Becket was an object of suspicion from the moment he became Archbishop of Canterbury in 1162. He had been appointed, not on the basis of any holiness or priestly experience, but because he was King Henry II’s friend and right-hand man. When Becket, on taking the new role, appeared to become a more principled, prayerful figure, his critics smelt hypocrisy. When he started opposing the King, dramatically warning that Henry’s legal reforms were the beginning of tyranny, even Becket’s allies — like the Pope and the King of France — thought he might be going over the top. But after Henry’s knights assassinated Becket, it seemed a vindication: Becket now looked like a martyr, and Henry like a despot who had persecuted the Church. That view spread all over Europe. The exhibition features a carved font from the tiny parish church of Lyngsjö, Sweden, made only 20 years after the murder, which (perhaps a little unfairly) portrays the King urging the knights to do Becket in.
The longstanding fascination with Becket is, from one angle, hard to explain. Much of his dispute with Henry concerned some highly technical details of canon law. But at its heart, there is a drama that anyone can understand. ‘The story of Becket and Henry is almost cinematic in its scope,’ says Speakman. ‘It’s the story of two great friends, who were also the two most powerful people in the country, falling apart.’
Another aspect of Becket’s perennial appeal is that he became an emblem of resistance to authority. Later medieval rebels, for instance, wore Becket badges, some on show at the British Museum. But he has been hated for the same reason. When, in the 16th century, Henry VIII started enforcing his will on the Church, his opponents often harked back to Becket. So Henry issued a royal proclamation: Becket was officially no longer a saint, and images of him were to be destroyed. Tudor priests were repeatedly ordered to scratch two names out of their prayer books: the Pope’s and Becket’s. The Canterbury shrine was obliterated — though parts of it have since been found, including some chunks of marble discovered in the River Stour in 1984 and on display in the exhibition.
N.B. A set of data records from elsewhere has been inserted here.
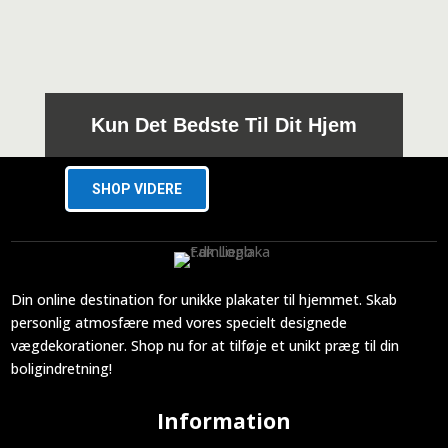
Kun Det Bedste Til Dit Hjem
SHOP VIDERE
Din online destination for unikke plakater til hjemmet. Skab
personlig atmosfære med vores specielt designede
vægdekorationer. Shop nu for at tilføje et unikt præg til din
boligindretning!
Information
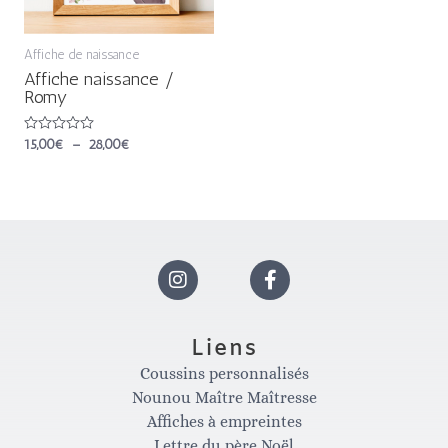
Affiche de naissance
Affiche naissance /
Romy
Note
15,00
€
–
28,00
€
0
sur
5
I
F
n
a
Liens
Coussins personnalisés
s
c
Nounou Maître Maîtresse
Affiches à empreintes
Lettre du père Noël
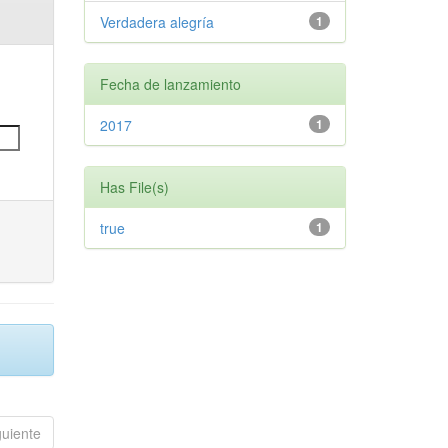
Verdadera alegría
1
Fecha de lanzamiento
2017
1
Has File(s)
true
1
guiente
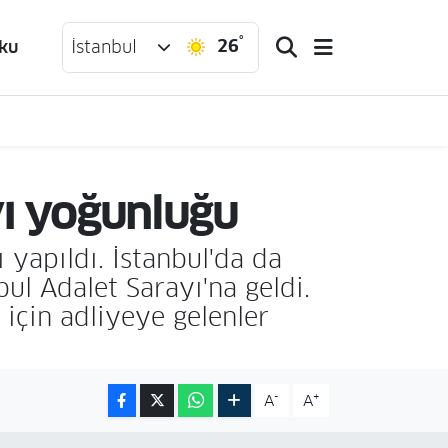
°
26
ku
İstanbul
vı yoğunluğu
 yapıldı. İstanbul'da da
ul Adalet Sarayı'na geldi.
 için adliyeye gelenler
-
+
A
A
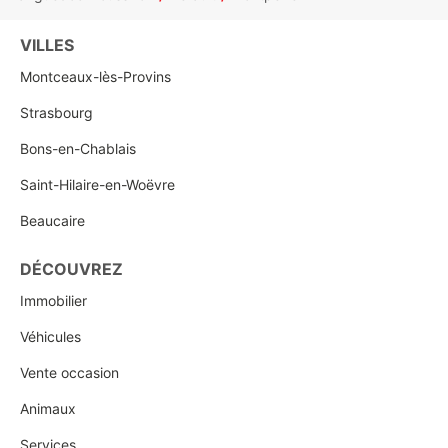
VILLES
Montceaux-lès-Provins
Strasbourg
Bons-en-Chablais
Saint-Hilaire-en-Woëvre
Beaucaire
DÉCOUVREZ
Immobilier
Véhicules
Vente occasion
Animaux
Services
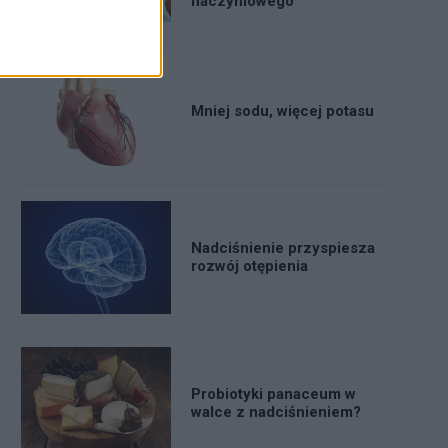
naczyniowego
Mniej sodu, więcej potasu
Nadciśnienie przyspiesza
rozwój otępienia
Probiotyki panaceum w
walce z nadciśnieniem?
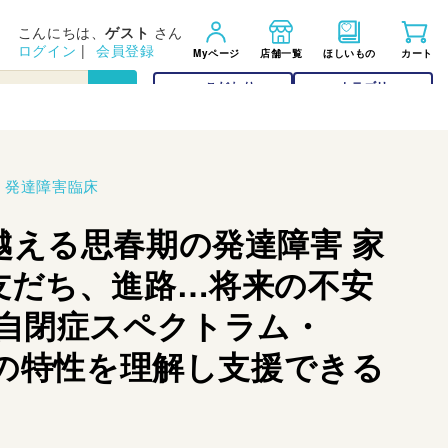
こんにちは、
ゲスト
さん
ログイン
|
会員登録
Myページ
店舗一覧
ほしいもの
カート
こだわり
カテゴリー
検索
検索
>
発達障害臨床
越える思春期の発達障害 家
友だち、進路…将来の不安
 自閉症スペクトラム・
Dの特性を理解し支援できる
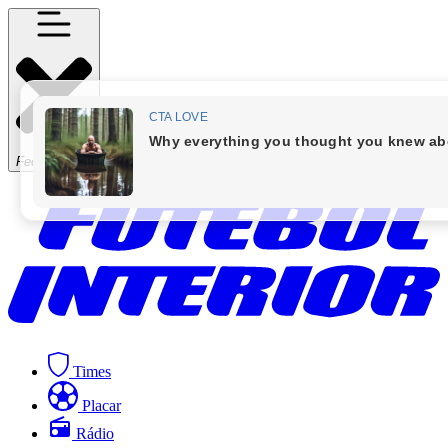
Fechar Menu
Times
Placar
Rádio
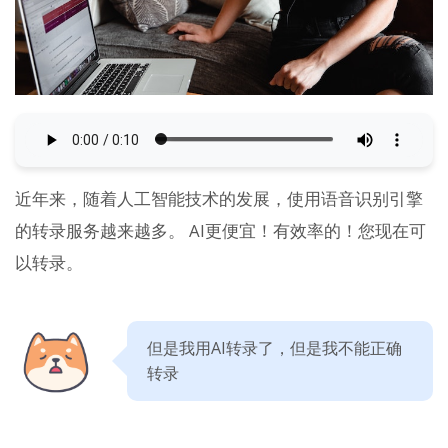
近年来，随着人工智能技术的发展，使用语音识别引擎
的转录服务越来越多。 AI更便宜！有效率的！您现在可
以转录。
但是我用AI转录了，但是我不能正确
转录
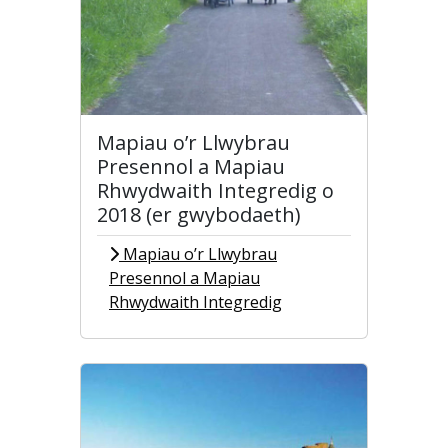
Mapiau o’r Llwybrau
Presennol a Mapiau
Rhwydwaith Integredig o
2018 (er gwybodaeth)
Mapiau o’r Llwybrau
Presennol a Mapiau
Rhwydwaith Integredig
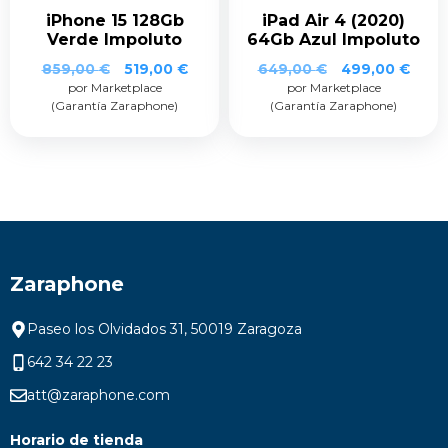
iPhone 15 128Gb
iPad Air 4 (2020)
Verde Impoluto
64Gb Azul Impoluto
859,00
€
519,00
€
649,00
€
499,00
€
por Marketplace
por Marketplace
(Garantía Zaraphone)
(Garantía Zaraphone)
Zaraphone
Paseo los Olvidados 31, 50019 Zaragoza
642 34 22 23
att@zaraphone.com
Horario de tienda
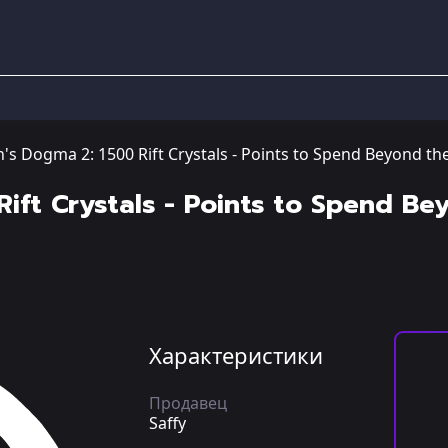
's Dogma 2: 1500 Rift Crystals - Points to Spend Beyond the
ift Crystals - Points to Spend Bey
Характеристики
Продавец
Saffy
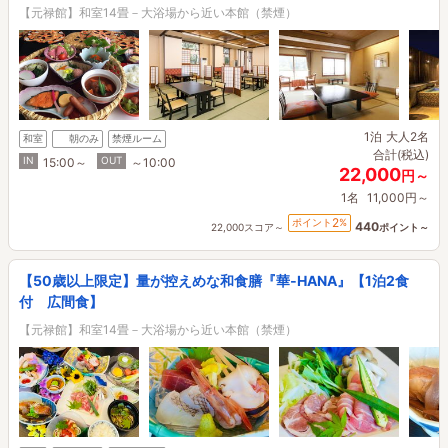
【元禄館】和室14畳－大浴場から近い本館（禁煙）
1泊
大人2名
和室
朝のみ
禁煙ルーム
合計(税込)
IN
OUT
15:00～
～10:00
22,000
円～
1名
11,000円～
2
ポイント
%
440
22,000スコア～
ポイント～
【50歳以上限定】量が控えめな和食膳『華‐HANA』【1泊2食
付 広間食】
【元禄館】和室14畳－大浴場から近い本館（禁煙）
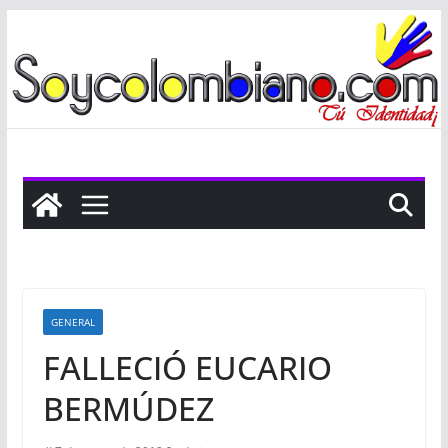
Saltar
al
contenido
GENERAL
FALLECIÓ EUCARIO
BERMÚDEZ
Speakman reckons the Reformation-era hostility to Becket ‘has definitely lingered to this day’. In 2006, a BBC History poll to find ‘The worst Briton of the last 1,000 years’ put the archbishop second, behind Jack the Ripper but ahead of Oswald Mosley and Bad King John.
Meanwhile, recent Archbishops of Canterbury have been somewhat reserved about their illustrious predecessor. In a lecture last year, Rowan Williams criticised Henry II for his tyrannical reforms — but hinted that Becket’s ‘individualistic’ approach to the law was not all that much better. Justin Welby’s anniversary sermon, while praising Becket’s courage, cautioned his listeners that ‘Becket’s cause is not our own. We do know better than him in some areas.’
Becket continues, then, to get under people’s skin. That’s part of what has kept him interesting: he’s a hard-edged, recognisably human character, not an icon surrounded by clouds of incense. Even when the knights came to kill him, Becket traded barbs with his assassins, then called one of them ‘you pimp’ and shoved him to the ground. Few people had ever expected Becket to become a great archbishop, never mind a saint. And if you had told his contemporaries that, 850 years on, Becket’s cult would outshine that of any other medieval Englishman, they would have found that quite as incredible as the healing of Eilward the peasant sounds today.
Thomas Becket: Murder and the Making of a Saint is at the British Museum until 22 August.